# Data supplied:
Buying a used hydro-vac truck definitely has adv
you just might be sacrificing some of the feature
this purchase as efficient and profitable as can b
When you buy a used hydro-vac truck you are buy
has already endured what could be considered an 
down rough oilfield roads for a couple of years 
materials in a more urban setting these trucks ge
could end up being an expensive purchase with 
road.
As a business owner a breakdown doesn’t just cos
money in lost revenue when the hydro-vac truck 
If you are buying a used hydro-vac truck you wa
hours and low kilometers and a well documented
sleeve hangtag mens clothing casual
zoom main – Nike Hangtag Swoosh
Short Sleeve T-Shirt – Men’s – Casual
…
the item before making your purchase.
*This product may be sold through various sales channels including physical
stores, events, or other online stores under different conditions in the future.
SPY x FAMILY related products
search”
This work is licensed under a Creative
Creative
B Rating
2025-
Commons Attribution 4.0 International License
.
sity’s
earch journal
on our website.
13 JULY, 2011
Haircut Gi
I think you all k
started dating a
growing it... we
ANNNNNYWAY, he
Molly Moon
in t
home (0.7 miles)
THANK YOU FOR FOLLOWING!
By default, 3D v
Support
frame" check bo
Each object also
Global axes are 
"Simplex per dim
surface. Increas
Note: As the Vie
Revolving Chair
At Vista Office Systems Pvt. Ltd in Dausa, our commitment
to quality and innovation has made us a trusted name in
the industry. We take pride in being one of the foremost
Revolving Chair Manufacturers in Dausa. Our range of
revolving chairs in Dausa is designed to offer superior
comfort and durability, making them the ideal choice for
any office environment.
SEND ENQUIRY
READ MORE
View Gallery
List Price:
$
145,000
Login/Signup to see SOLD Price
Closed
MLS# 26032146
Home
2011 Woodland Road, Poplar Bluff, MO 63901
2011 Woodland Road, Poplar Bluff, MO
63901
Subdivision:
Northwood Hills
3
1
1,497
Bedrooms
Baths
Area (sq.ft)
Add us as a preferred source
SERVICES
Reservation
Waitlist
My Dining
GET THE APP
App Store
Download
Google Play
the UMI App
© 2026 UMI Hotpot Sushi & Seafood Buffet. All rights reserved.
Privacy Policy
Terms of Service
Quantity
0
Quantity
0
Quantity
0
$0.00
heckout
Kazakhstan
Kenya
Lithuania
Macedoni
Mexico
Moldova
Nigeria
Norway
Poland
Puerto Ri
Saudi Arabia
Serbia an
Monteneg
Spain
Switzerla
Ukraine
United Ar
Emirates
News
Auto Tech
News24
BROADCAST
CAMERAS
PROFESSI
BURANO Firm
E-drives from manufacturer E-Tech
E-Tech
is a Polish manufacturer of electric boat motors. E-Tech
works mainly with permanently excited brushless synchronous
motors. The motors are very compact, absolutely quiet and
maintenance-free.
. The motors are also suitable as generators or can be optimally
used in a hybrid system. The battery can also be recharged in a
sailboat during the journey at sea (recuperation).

# The task:
Reproduce the records above, replacing each "Quantity" with "Amount" and changing nothing else.

# Task solution:
Buying a used hydro-vac truck definitely has adv
you just might be sacrificing some of the feature
this purchase as efficient and profitable as can b
When you buy a used hydro-vac truck you are buy
has already endured what could be considered an 
down rough oilfield roads for a couple of years 
materials in a more urban setting these trucks ge
could end up being an expensive purchase with 
road.
As a business owner a breakdown doesn’t just cos
money in lost revenue when the hydro-vac truck 
If you are buying a used hydro-vac truck you wa
hours and low kilometers and a well documented
sleeve hangtag mens clothing casual
zoom main – Nike Hangtag Swoosh
Short Sleeve T-Shirt – Men’s – Casual
…
the item before making your purchase.
*This product may be sold through various sales channels including physical
stores, events, or other online stores under different conditions in the future.
SPY x FAMILY related products
search”
This work is licensed under a Creative
Creative
B Rating
2025-
Commons Attribution 4.0 International License
.
sity’s
earch journal
on our website.
13 JULY, 2011
Haircut Gi
I think you all k
started dating a
growing it... we
ANNNNNYWAY, he
Molly Moon
in t
home (0.7 miles)
THANK YOU FOR FOLLOWING!
By default, 3D v
Support
frame" check bo
Each object also
Global axes are 
"Simplex per dim
surface. Increas
Note: As the Vie
Revolving Chair
At Vista Office Systems Pvt. Ltd in Dausa, our commitment
to quality and innovation has made us a trusted name in
the industry. We take pride in being one of the foremost
Revolving Chair Manufacturers in Dausa. Our range of
revolving chairs in Dausa is designed to offer superior
comfort and durability, making them the ideal choice for
any office environment.
SEND ENQUIRY
READ MORE
View Gallery
List Price:
$
145,000
Login/Signup to see SOLD Price
Closed
MLS# 26032146
Home
2011 Woodland Road, Poplar Bluff, MO 63901
2011 Woodland Road, Poplar Bluff, MO
63901
Subdivision:
Northwood Hills
3
1
1,497
Bedrooms
Baths
Area (sq.ft)
Add us as a preferred source
SERVICES
Reservation
Waitlist
My Dining
GET THE APP
App Store
Download
Google Play
the UMI App
© 2026 UMI Hotpot Sushi & Seafood Buffet. All rights reserved.
Privacy Policy
Terms of Service
Amount
0
Amount
0
Amount
0
$0.00
heckout
Kazakhstan
Kenya
Lithuania
Macedoni
Mexico
Moldova
Nigeria
Norway
Poland
Puerto Ri
Saudi Arabia
Serbia an
Monteneg
Spain
Switzerla
Ukraine
United Ar
Emirates
News
Auto Tech
News24
BROADCAST
CAMERAS
PROFESSI
BURANO Firm
E-drives from manufacturer E-Tech
E-Tech
is a Polish manufacturer of electric boat motors. E-Tech
works mainly with permanently excited brushless synchronous
motors. The motors are very compact, absolutely quiet and
maintenance-free.
. The motors are also suitable as generators or can be optimally
used in a hybrid system. The battery can also be recharged in a
sailboat during the journey at sea (recuperation).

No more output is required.